This post was first published in March, 2015. —ed.
As the authoritative, inerrant, and sufficient Word of God, we know Scripture tells us everything we need to know about Christ’s suffering and death on the cross. But there is a sense in which we miss the full weight of His sacrifice with just a simple reading of the text. His hours and hours of agony simply cannot be encapsulated in a few short passages.
To help understand the pain He endured on our behalf, we’ve been examining His final statements from the cross. Today we’ll look at two more that illustrate both the extent of His suffering and the purpose for which He was willing to endure it.
A Plea for Relief
“After this, Jesus, knowing that all things had already been accomplished, to fulfill the Scripture, said, ‘I am thirsty.’” (John 19:28). This was Christ’s fifth utterance from the cross. As the end neared, Christ uttered a final plea for physical relief. Earlier He had spat out the vinegar mixed with painkiller that had been offered Him. Now, when He asked for relief from the horrible thirst of dehydration, He was given only a sponge saturated with pure vinegar. John writes, “A jar full of sour wine was standing there; so they put a sponge full of the sour wine upon a branch of hyssop and brought it up to His mouth” (John 19:29).
In His thirst we see the true humanity of Christ. Although He was God incarnate, in His physical body, He experienced all the normal human limitations of real human flesh. And none was more vivid than this moment of agonizing thirst after hours of hanging on the cross. He suffered bodily to an extent few have ever suffered. And—again, so that the Scriptures might be fulfilled—all He was given to salve His fiery thirst was vinegar. “They also gave me gall for my food and for my thirst they gave me vinegar to drink” (Psalm 69:21).
A Proclamation of Victory
John’s account of the crucifixion continues: “When Jesus had received the sour wine, He said, ‘It is finished!’” (John 19:30). In the Greek text, this sixth utterance of Jesus from the cross is a single word: Tetelestai! Luke 23:46 indicates He made this cry “with a loud voice.”
It was a triumphant outcry, full of rich meaning. He did not mean merely that His earthly life was over. He meant that the work the Father had given Him to do was now complete. As He hung there, looking every bit like a pathetic, wasted victim, He nonetheless celebrated the greatest triumph in the history of the universe. Christ’s atoning work was finished; redemption for sinners was complete; and He was triumphant.

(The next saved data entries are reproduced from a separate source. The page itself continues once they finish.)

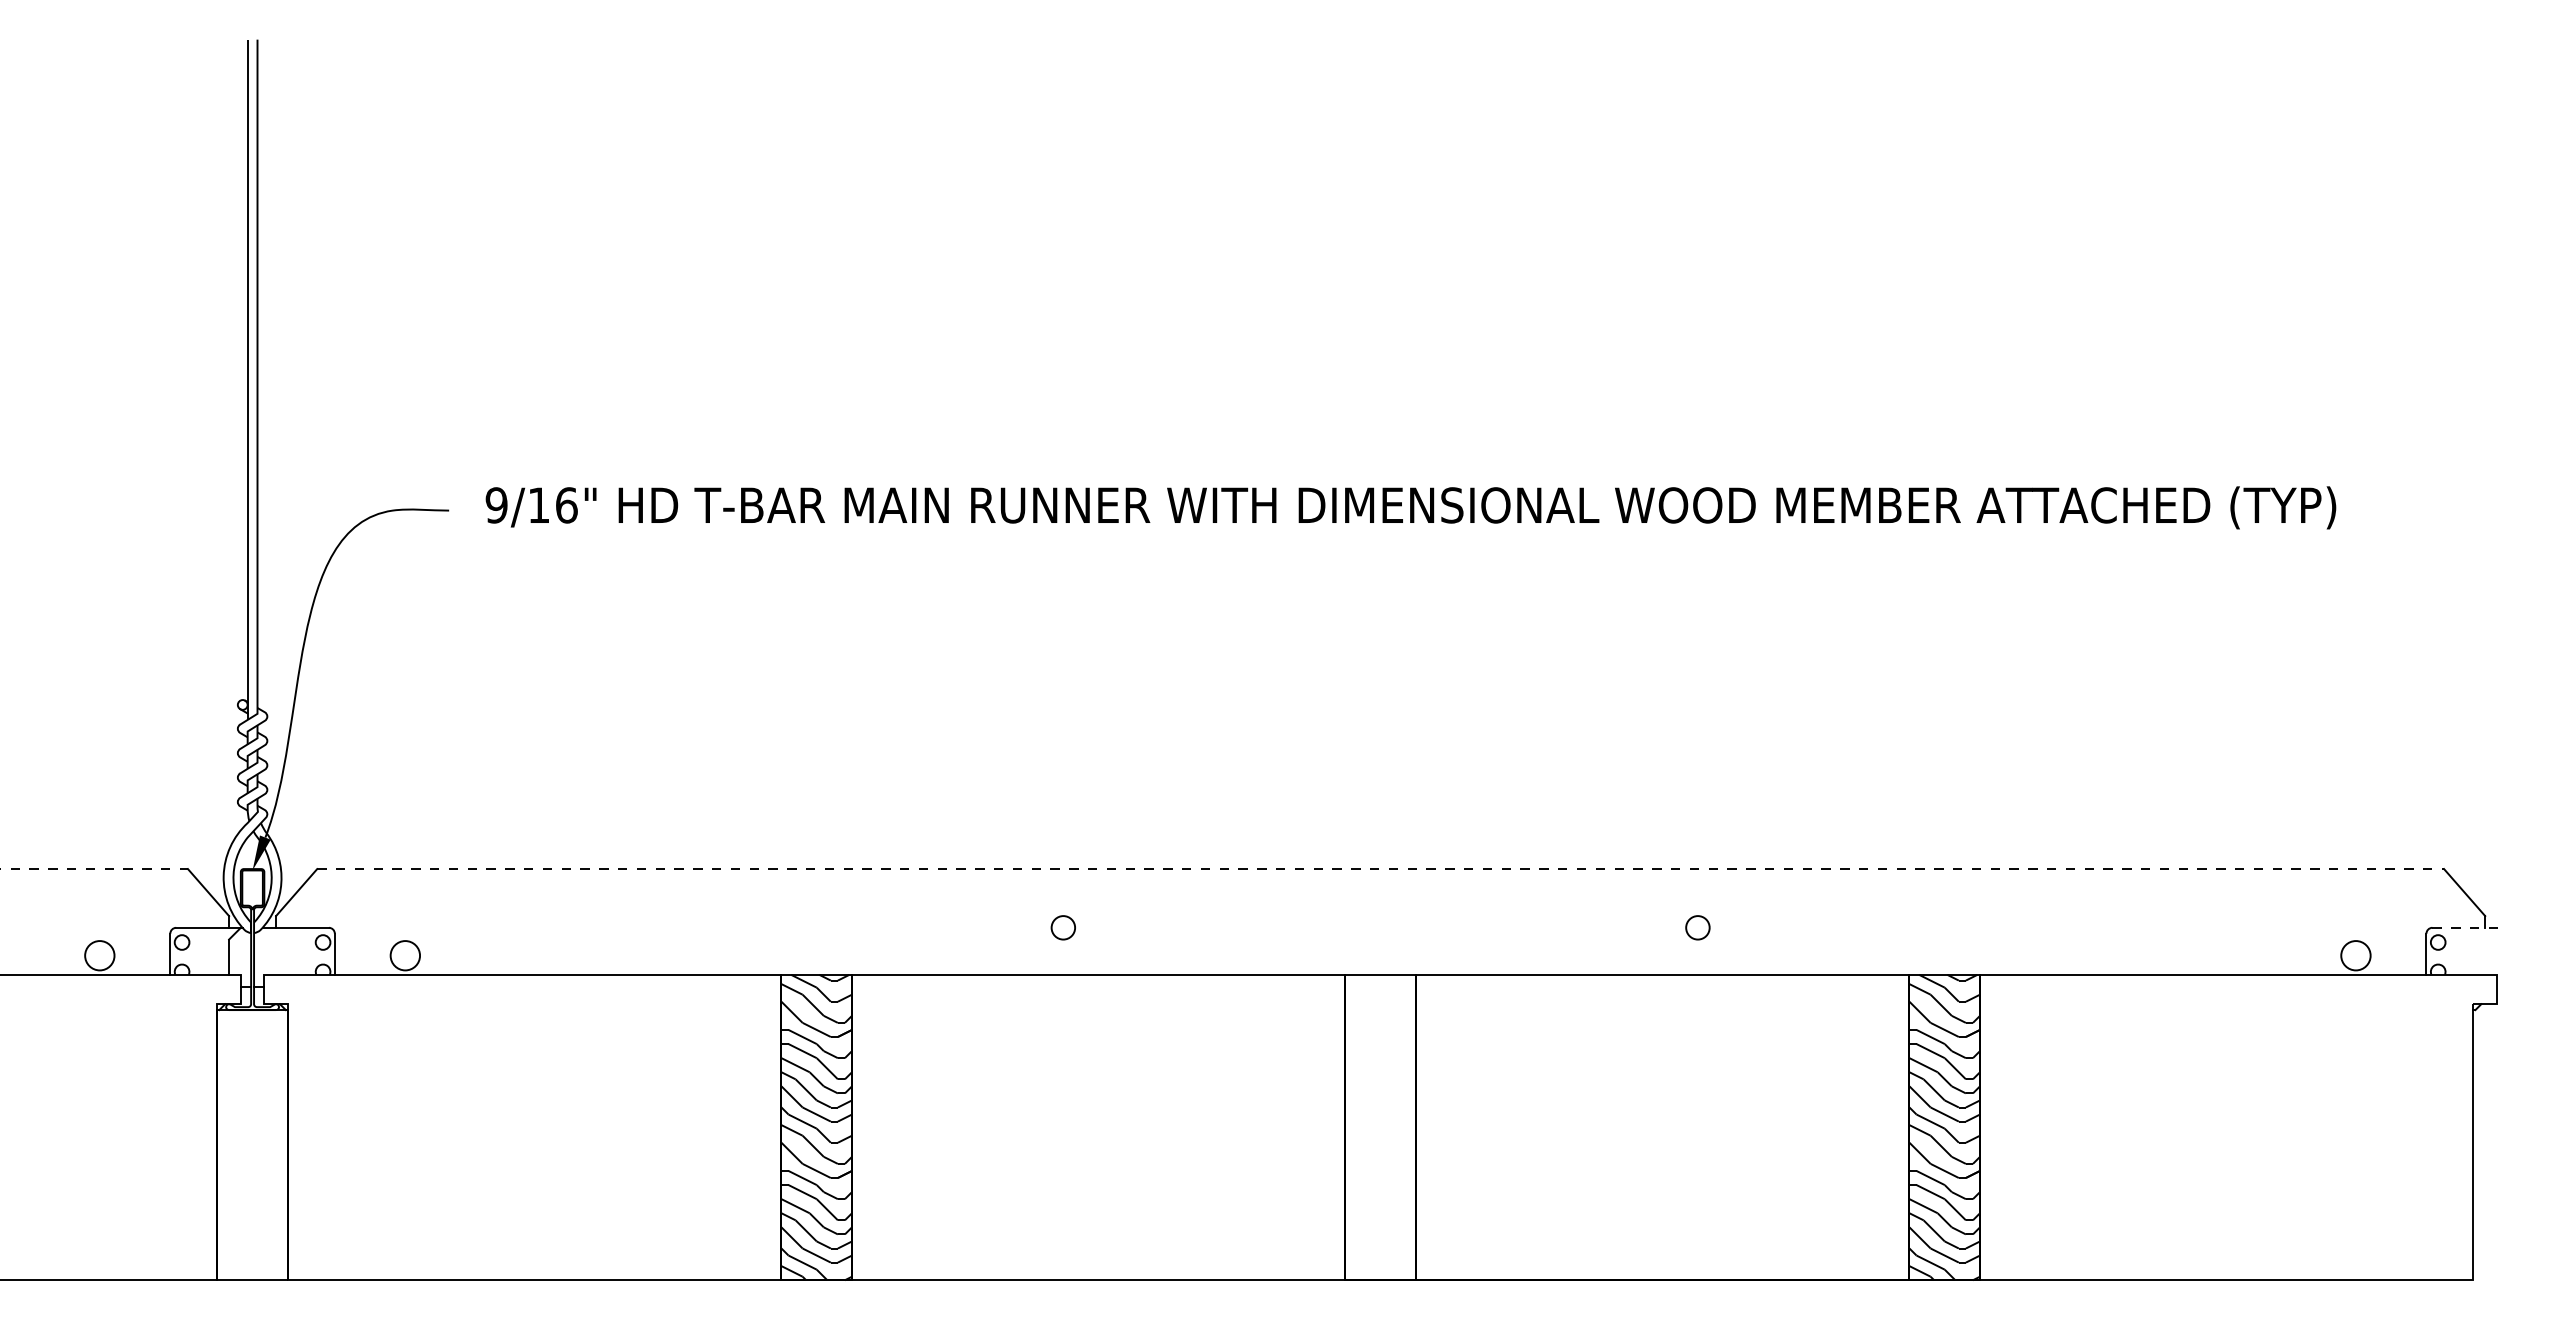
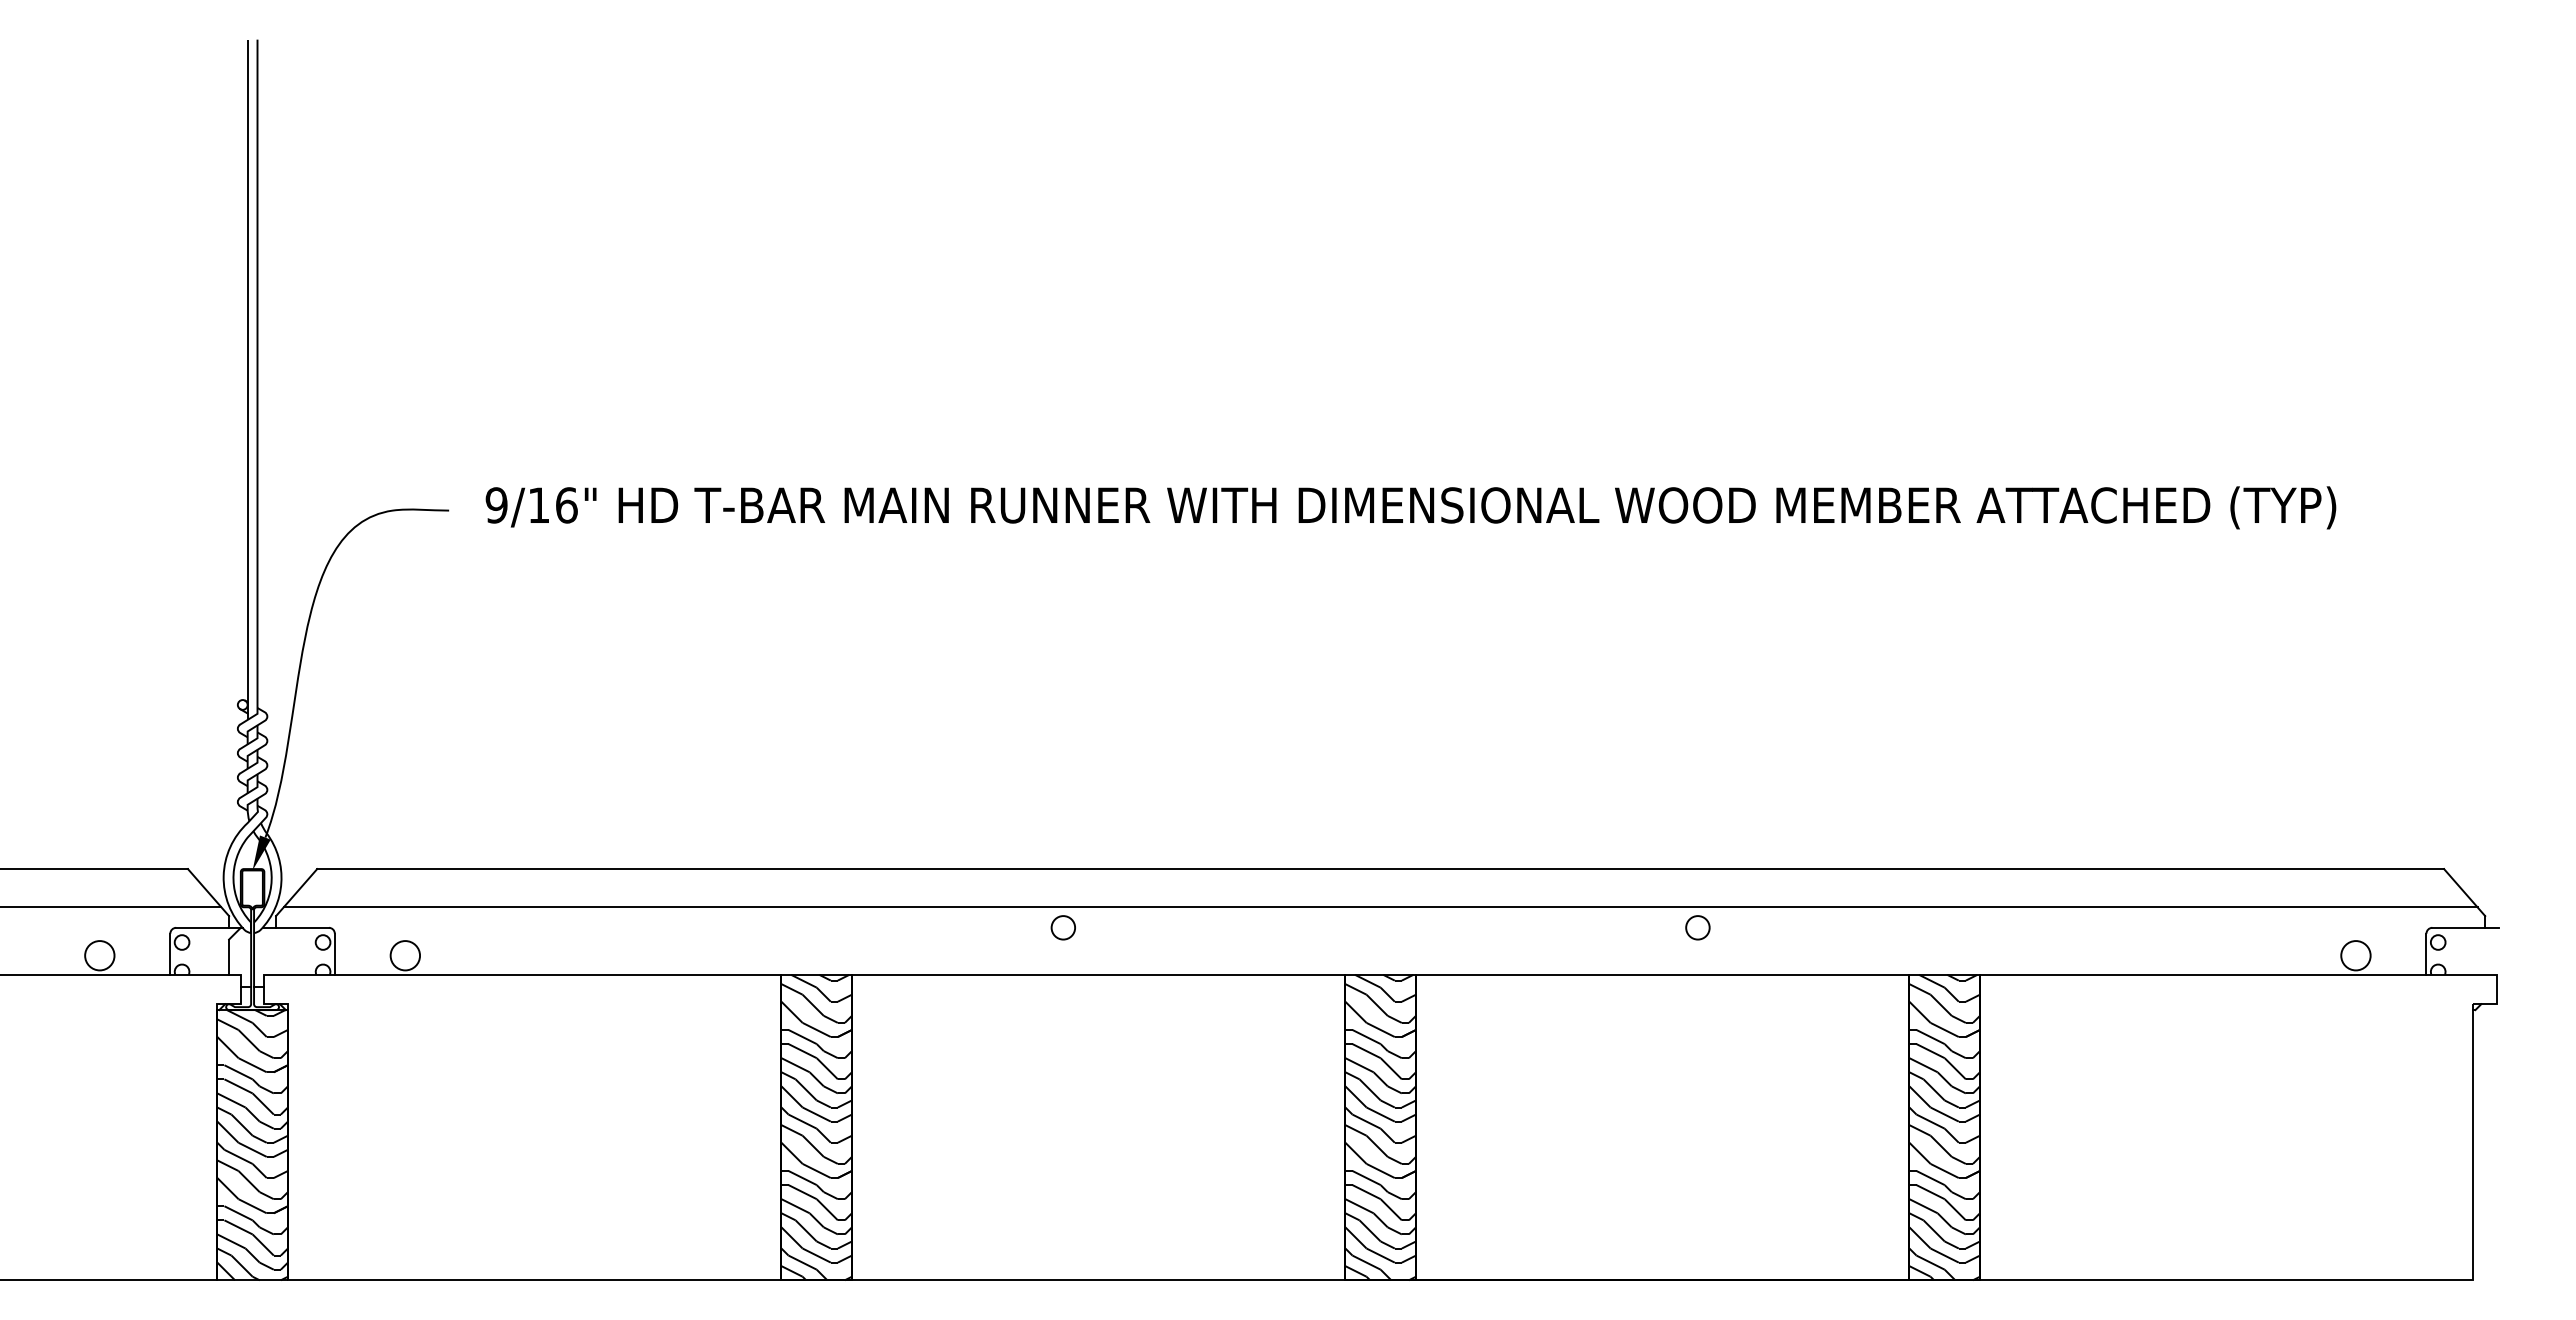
line at (93, 869): dashed -> solid
line at (1381, 869): dashed -> solid
line at (111, 907): none -> present
line at (1380, 907): none -> present
line at (2466, 927): dashed -> solid
hatch at (1380, 1127): none -> present
hatch at (252, 1145): none -> present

Christ had fulfilled on behalf of sinners everything the law of God required of them. Full atonement had been made. Everything the ceremonial law foreshadowed had been accomplished. God’s justice was satisfied. The ransom for sin was paid in full. The wages of sin were settled forever. All that remained was for Christ to die so that He might rise again.
That is why nothing can be added to the work of Christ for salvation. No religious ritual—neither baptism, nor penance, nor any other human work—needs to be added to make His work effectual. No supplemental human works could ever augment or improve the atonement He purchased on the cross. The sinner is required to contribute nothing to earn forgiveness or a right standing with God; the merit of Christ alone is sufficient for our full salvation.
Tetelestai! His atoning work is done. All of it. “For by grace you have been saved through faith; and that not of yourselves, it is the gift of God; not as a result of works, so that no one may boast” (Ephesians 2:8–9).